Collectively, these forces are stimulating considerable change and creating an increasingly risky and turbulent business environment. Perhaps no force on the list is having as great an impact on business as the Internet. As the Internet comes of age, companies are rethinking their business models, core strategies, and target customer bases. "Getting wired," as it is often called, provides businesses with new opportunities, but it also creates more uncertainty and new risks.8 In his book The High Risk Society, Michael Mandel states, "Economic uncertainty is the price that must be paid for growth." To be successful, businesses must seek opportunities "where the forces of uncertainty and growth are the strongest." 9 The mismanagement of risk can carry an enormous price.

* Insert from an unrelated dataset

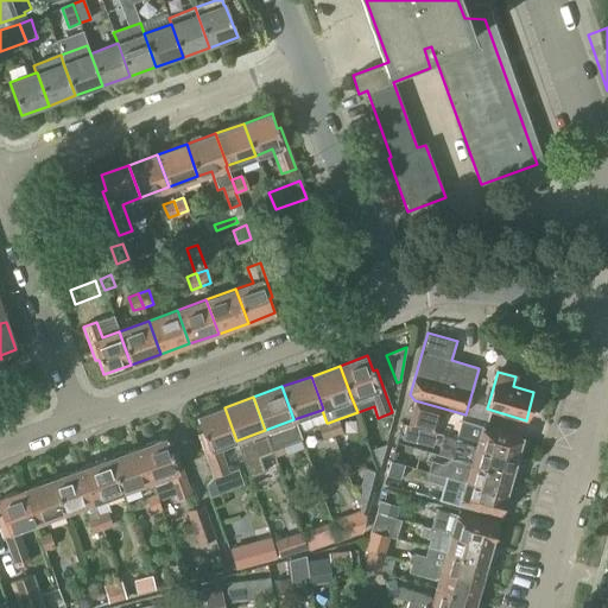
[(415,401),(407,426),(416,429),(418,429),(435,434),(442,409),(415,401)]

In recent years, the business community has witnessed a number of risk debacles that have resulted in considerable financial loss, decreased shareholder value, damaged company reputations, the dismissal of senior management, and in some cases the destruction of the business. Consider the impact of the following events:

  • Companies selling poor-quality or defective products, or unnecessary service, coupled in some cases with severely mishandling the crisis surrounding the product recall or service problem

  • Environmental disasters and inadequate attention to the resulting crisis

  • Rogue traders lacking oversight and inadequate controls assuming enormous risks

  • Organizations trading in complex derivative instruments without understanding the risks involved

  • Mergers destroying shareholder value

  • Insurance salespeople churning customers' accounts

  • Sexual harassment of employees

  • Racial slurs by management and discrimination against employees

This increasingly risky environment, in which a debacle can have major and far-reaching consequences, requires that senior management adopt a new perspective on risk management. The new perspective should be one that not only prevents debacles but also enhances shareholder value. Indeed, the New Economy calls for a new risk management paradigm.